What you need to do: How many lines in these records include the string "Kompozycji"? Reply with that number alone.

*** Opening of Dataset ***

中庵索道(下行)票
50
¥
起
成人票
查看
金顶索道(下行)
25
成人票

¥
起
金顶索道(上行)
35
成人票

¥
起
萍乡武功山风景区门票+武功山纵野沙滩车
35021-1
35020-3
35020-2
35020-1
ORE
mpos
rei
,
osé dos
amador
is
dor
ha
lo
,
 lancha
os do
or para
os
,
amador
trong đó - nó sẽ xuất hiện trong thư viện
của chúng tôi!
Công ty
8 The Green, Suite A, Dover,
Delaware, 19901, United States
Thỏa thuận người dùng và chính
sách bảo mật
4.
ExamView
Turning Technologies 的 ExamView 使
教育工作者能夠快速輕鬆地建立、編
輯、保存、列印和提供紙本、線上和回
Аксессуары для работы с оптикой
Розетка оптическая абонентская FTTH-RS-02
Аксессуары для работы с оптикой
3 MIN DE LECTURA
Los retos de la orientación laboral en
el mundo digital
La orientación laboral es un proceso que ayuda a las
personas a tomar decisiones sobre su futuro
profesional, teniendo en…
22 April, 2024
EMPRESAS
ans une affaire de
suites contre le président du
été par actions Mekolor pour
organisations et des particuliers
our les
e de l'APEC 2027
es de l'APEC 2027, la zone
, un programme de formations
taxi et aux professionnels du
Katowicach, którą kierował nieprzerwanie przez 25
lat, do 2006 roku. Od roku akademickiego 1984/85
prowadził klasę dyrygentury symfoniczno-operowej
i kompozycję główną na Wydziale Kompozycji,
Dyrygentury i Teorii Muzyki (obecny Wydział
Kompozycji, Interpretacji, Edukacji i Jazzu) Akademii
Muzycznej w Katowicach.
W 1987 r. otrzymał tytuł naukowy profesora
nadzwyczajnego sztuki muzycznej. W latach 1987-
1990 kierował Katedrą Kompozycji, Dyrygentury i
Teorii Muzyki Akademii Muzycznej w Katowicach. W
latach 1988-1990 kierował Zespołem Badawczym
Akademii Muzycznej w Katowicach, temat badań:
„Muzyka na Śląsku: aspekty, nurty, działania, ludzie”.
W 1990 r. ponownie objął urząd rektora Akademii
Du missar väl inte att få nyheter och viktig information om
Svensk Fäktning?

*** Close of Dataset ***

Result for this exercise: 3